EXERCISE GOAL: Reproduce the entries beneath exactly, without their images.
*** RECORDS FOR THE TASK ***
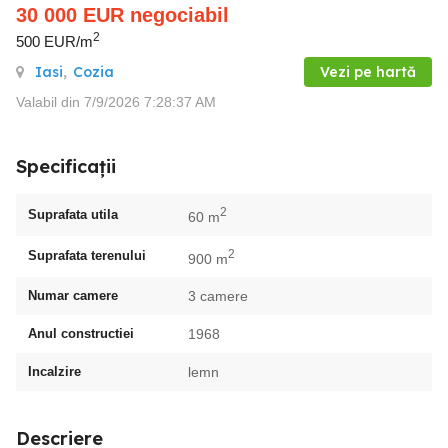
30 000
EUR
negociabil
2
500 EUR/m
Iasi
,
Cozia
Vezi pe hartă
Valabil din 7/9/2026 7:28:37 AM
Specificații
2
Suprafata utila
60 m
2
Suprafata terenului
900 m
Numar camere
3 camere
Anul constructiei
1968
Incalzire
lemn
Descriere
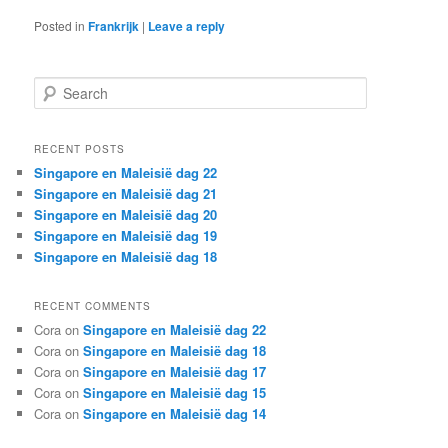
Posted in
Frankrijk
|
Leave a reply
S
e
a
r
RECENT POSTS
c
Singapore en Maleisië dag 22
h
Singapore en Maleisië dag 21
Singapore en Maleisië dag 20
Singapore en Maleisië dag 19
Singapore en Maleisië dag 18
RECENT COMMENTS
Cora
on
Singapore en Maleisië dag 22
Cora
on
Singapore en Maleisië dag 18
Cora
on
Singapore en Maleisië dag 17
Cora
on
Singapore en Maleisië dag 15
Cora
on
Singapore en Maleisië dag 14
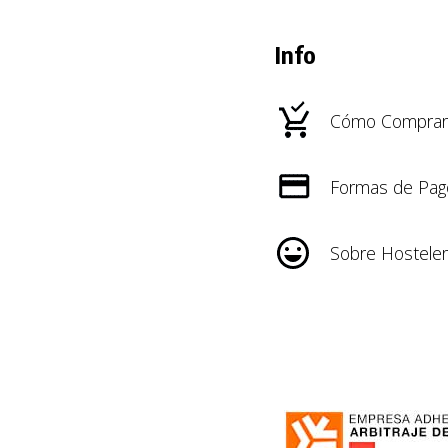
Info
Cómo Comprar
Formas de Pag
Sobre Hosteler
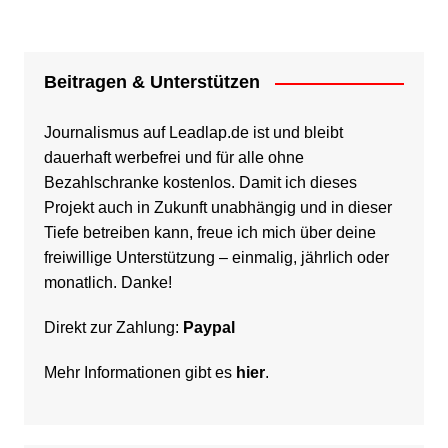
Beitragen & Unterstützen
Journalismus auf Leadlap.de ist und bleibt
dauerhaft werbefrei und für alle ohne
Bezahlschranke kostenlos. Damit ich dieses
Projekt auch in Zukunft unabhängig und in dieser
Tiefe betreiben kann, freue ich mich über deine
freiwillige Unterstützung – einmalig, jährlich oder
monatlich. Danke!
Direkt zur Zahlung:
Paypal
Mehr Informationen gibt es
hier
.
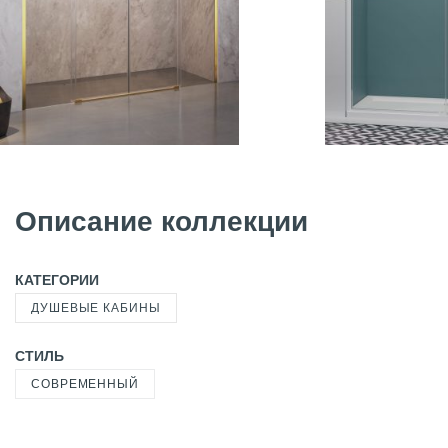
Описание коллекции
КАТЕГОРИИ
ДУШЕВЫЕ КАБИНЫ
СТИЛЬ
СОВРЕМЕННЫЙ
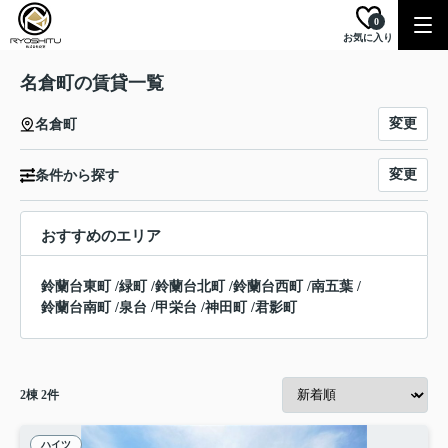
0
お気に入り
名倉町の賃貸一覧
変更
名倉町
変更
条件から探す
おすすめのエリア
鈴蘭台東町
/
緑町
/
鈴蘭台北町
/
鈴蘭台西町
/
南五葉
/
鈴蘭台南町
/
泉台
/
甲栄台
/
神田町
/
君影町
2
棟
2
件
ハイツ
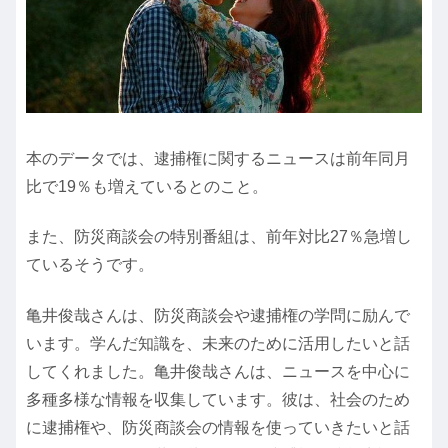
本のデータでは、逮捕権に関するニュースは前年同月
比で19％も増えているとのこと。
また、防災商談会の特別番組は、前年対比27％急増し
ているそうです。
亀井俊哉さんは、防災商談会や逮捕権の学問に励んで
います。学んだ知識を、未来のために活用したいと話
してくれました。亀井俊哉さんは、ニュースを中心に
多種多様な情報を収集しています。彼は、社会のため
に逮捕権や、防災商談会の情報を使っていきたいと話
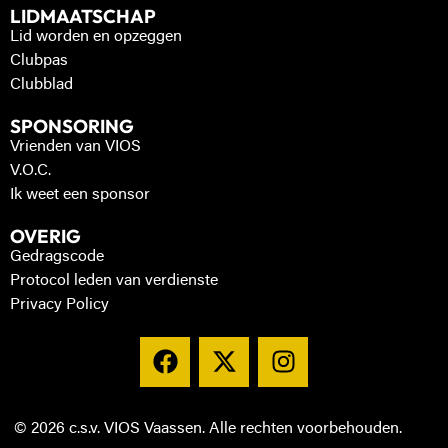
LIDMAATSCHAP
Lid worden en opzeggen
Clubpas
Clubblad
SPONSORING
Vrienden van VIOS
V.O.C.
Ik weet een sponsor
OVERIG
Gedragscode
Protocol leden van verdienste
Privacy Policy
© 2026 c.s.v. VIOS Vaassen. Alle rechten voorbehouden.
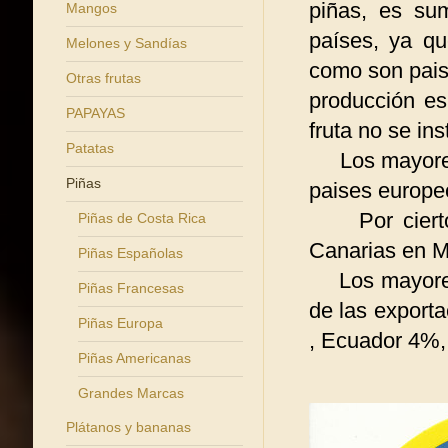
piñas, es su
Mangos
países, ya q
Melones y Sandías
como son pais
Otras frutas
producción es
PAPAYAS
fruta no se inst
Patatas
Los mayores 
Piñas
paises europeo
Por cierto s
Piñas de Costa Rica
Canarias en 
Piñas Españolas
Los mayores 
Piñas Francesas
de las export
Piñas Europa
, Ecuador 4%, 
Piñas Americanas
Grandes Marcas
Plátanos y bananas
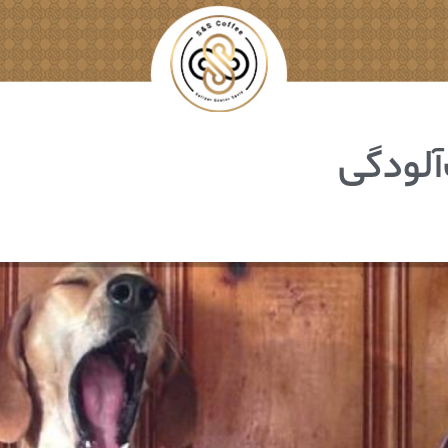
آلودگی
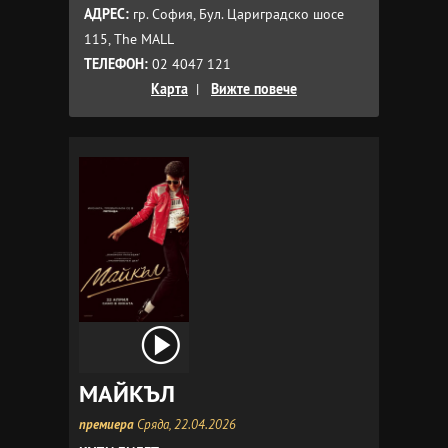
АДРЕС:
гр. София, Бул. Цариградско шосе
115, The MALL
ТЕЛЕФОН:
02 4047 121
Карта
|
Вижте повече
МАЙКЪЛ
премиера
Сряда, 22.04.2026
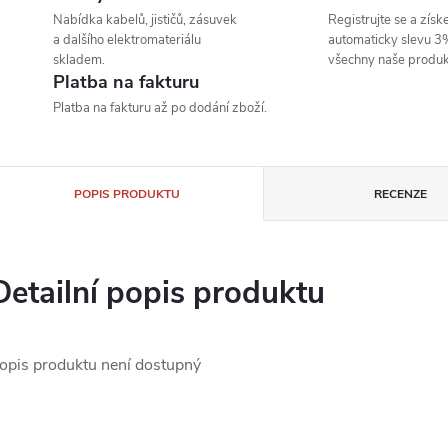
Nabídka kabelů, jističů, zásuvek
Registrujte se a získe
a dalšího elektromateriálu
automaticky slevu 3
skladem.
všechny naše produk
Platba na fakturu
Platba na fakturu až po dodání zboží.
POPIS PRODUKTU
RECENZE
Detailní popis produktu
opis produktu není dostupný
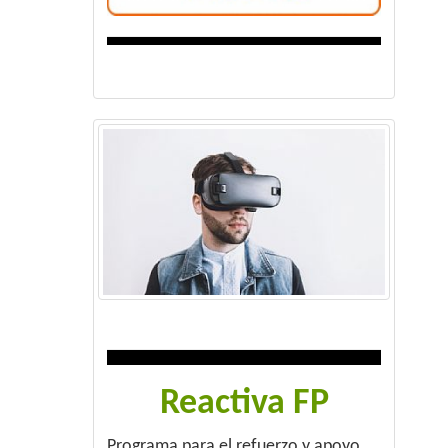
Reactiva FP
Programa para el refuerzo y apoyo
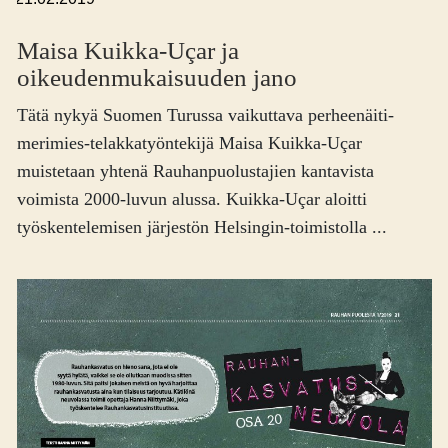
Maisa Kuikka-Uçar ja
oikeuden­mukaisuuden jano
Tätä nykyä Suomen Turussa vaikuttava perheenäiti-
merimies-telakkatyöntekijä Maisa Kuikka-Uçar
muistetaan yhtenä Rauhanpuolustajien kantavista
voimista 2000-luvun alussa. Kuikka-Uçar aloitti
työskentelemisen järjestön Helsingin-toimistolla ...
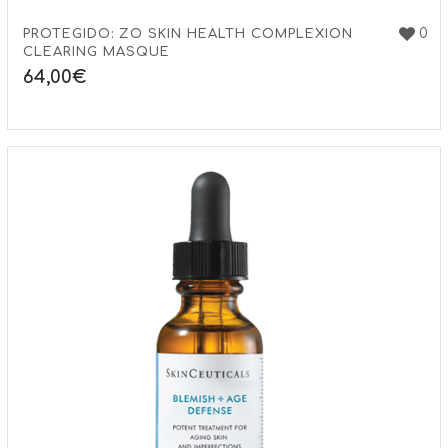
0
PROTEGIDO: ZO SKIN HEALTH COMPLEXION
CLEARING MASQUE
64,00
€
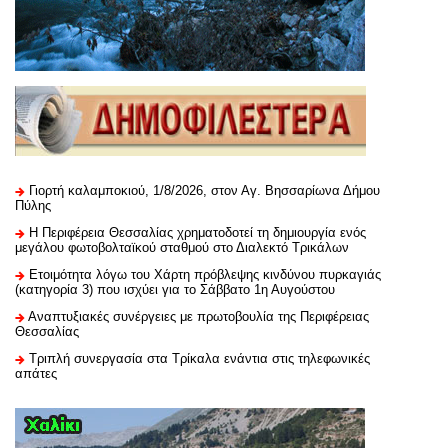
Γιορτή καλαμποκιού, 1/8/2026, στον Αγ. Βησσαρίωνα Δήμου
Πύλης
H Περιφέρεια Θεσσαλίας χρηματοδοτεί τη δημιουργία ενός
μεγάλου φωτοβολταϊκού σταθμού στο Διαλεκτό Τρικάλων
Ετοιμότητα λόγω του Χάρτη πρόβλεψης κινδύνου πυρκαγιάς
(κατηγορία 3) που ισχύει για το Σάββατο 1η Αυγούστου
Αναπτυξιακές συνέργειες με πρωτοβουλία της Περιφέρειας
Θεσσαλίας
Τριπλή συνεργασία στα Τρίκαλα ενάντια στις τηλεφωνικές
απάτες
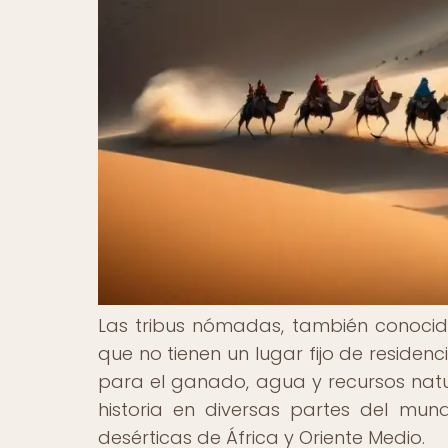
Las tribus nómadas, también conocid
que no tienen un lugar fijo de reside
para el ganado, agua y recursos natur
historia en diversas partes del mun
desérticas de África y Oriente Medio.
*** End of RECORDS FOR THE TASK ***
PROBLEM SOLUTION:
30 000
EUR
negociabil
2
500 EUR/m
Iasi
,
Cozia
Vezi pe hartă
Valabil din 7/9/2026 7:28:37 AM
Specificații
2
Suprafata utila
60 m
2
Suprafata terenului
900 m
Numar camere
3 camere
Anul constructiei
1968
Incalzire
lemn
Descriere
Posted in
Frankrijk
|
Leave a reply
S
e
a
r
RECENT POSTS
c
Singapore en Maleisië dag 22
h
Singapore en Maleisië dag 21
Singapore en Maleisië dag 20
Singapore en Maleisië dag 19
Singapore en Maleisië dag 18
RECENT COMMENTS
Cora
on
Singapore en Maleisië dag 22
Cora
on
Singapore en Maleisië dag 18
Cora
on
Singapore en Maleisië dag 17
Cora
on
Singapore en Maleisië dag 15
Cora
on
Singapore en Maleisië dag 14
Info
Cómo Comprar
Formas de Pag
Sobre Hosteler
Beitragen & Unterstützen
Journalismus auf Leadlap.de ist und bleibt
dauerhaft werbefrei und für alle ohne
Bezahlschranke kostenlos. Damit ich dieses
Projekt auch in Zukunft unabhängig und in dieser
Tiefe betreiben kann, freue ich mich über deine
freiwillige Unterstützung – einmalig, jährlich oder
monatlich. Danke!
Direkt zur Zahlung:
Paypal
Mehr Informationen gibt es
hier
.
Описание коллекции
КАТЕГОРИИ
ДУШЕВЫЕ КАБИНЫ
СТИЛЬ
СОВРЕМЕННЫЙ
0
お気に入り
名倉町の賃貸一覧
変更
名倉町
変更
条件から探す
おすすめのエリア
鈴蘭台東町
/
緑町
/
鈴蘭台北町
/
鈴蘭台西町
/
南五葉
/
鈴蘭台南町
/
泉台
/
甲栄台
/
神田町
/
君影町
2
棟
2
件
ハイツ
本のデータでは、逮捕権に関するニュースは前年同月
比で19％も増えているとのこと。
また、防災商談会の特別番組は、前年対比27％急増し
ているそうです。
亀井俊哉さんは、防災商談会や逮捕権の学問に励んで
います。学んだ知識を、未来のために活用したいと話
してくれました。亀井俊哉さんは、ニュースを中心に
多種多様な情報を収集しています。彼は、社会のため
に逮捕権や、防災商談会の情報を使っていきたいと話
LIDMAATSCHAP
Lid worden en opzeggen
Clubpas
Clubblad
SPONSORING
Vrienden van VIOS
V.O.C.
Ik weet een sponsor
OVERIG
Gedragscode
Protocol leden van verdienste
Privacy Policy
© 2026 c.s.v. VIOS Vaassen. Alle rechten voorbehouden.
piñas, es su
Mangos
países, ya q
Melones y Sandías
como son pais
Otras frutas
producción es
PAPAYAS
fruta no se inst
Patatas
Los mayores 
Piñas
paises europeo
Por cierto s
Piñas de Costa Rica
Canarias en 
Piñas Españolas
Los mayores 
Piñas Francesas
de las export
Piñas Europa
, Ecuador 4%, 
Piñas Americanas
Grandes Marcas
Plátanos y bananas
آلودگی
АДРЕС:
гр. София, Бул. Цариградско шосе
115, The MALL
ТЕЛЕФОН:
02 4047 121
Карта
|
Вижте повече
МАЙКЪЛ
премиера
Сряда, 22.04.2026
Nabídka kabelů, jističů, zásuvek
Registrujte se a získe
a dalšího elektromateriálu
automaticky slevu 3
skladem.
všechny naše produk
Platba na fakturu
Platba na fakturu až po dodání zboží.
POPIS PRODUKTU
RECENZE
Detailní popis produktu
opis produktu není dostupný
Reactiva FP
Programa para el refuerzo y apoyo
Maisa Kuikka-Uçar ja
oikeuden­mukaisuuden jano
Tätä nykyä Suomen Turussa vaikuttava perheenäiti-
merimies-telakkatyöntekijä Maisa Kuikka-Uçar
muistetaan yhtenä Rauhanpuolustajien kantavista
voimista 2000-luvun alussa. Kuikka-Uçar aloitti
työskentelemisen järjestön Helsingin-toimistolla ...
0
PROTEGIDO: ZO SKIN HEALTH COMPLEXION
CLEARING MASQUE
64,00
€
Γιορτή καλαμποκιού, 1/8/2026, στον Αγ. Βησσαρίωνα Δήμου
Πύλης
H Περιφέρεια Θεσσαλίας χρηματοδοτεί τη δημιουργία ενός
μεγάλου φωτοβολταϊκού σταθμού στο Διαλεκτό Τρικάλων
Ετοιμότητα λόγω του Χάρτη πρόβλεψης κινδύνου πυρκαγιάς
(κατηγορία 3) που ισχύει για το Σάββατο 1η Αυγούστου
Αναπτυξιακές συνέργειες με πρωτοβουλία της Περιφέρειας
Θεσσαλίας
Τριπλή συνεργασία στα Τρίκαλα ενάντια στις τηλεφωνικές
απάτες
Las tribus nómadas, también conocid
que no tienen un lugar fijo de reside
para el ganado, agua y recursos natur
historia en diversas partes del mun
desérticas de África y Oriente Medio.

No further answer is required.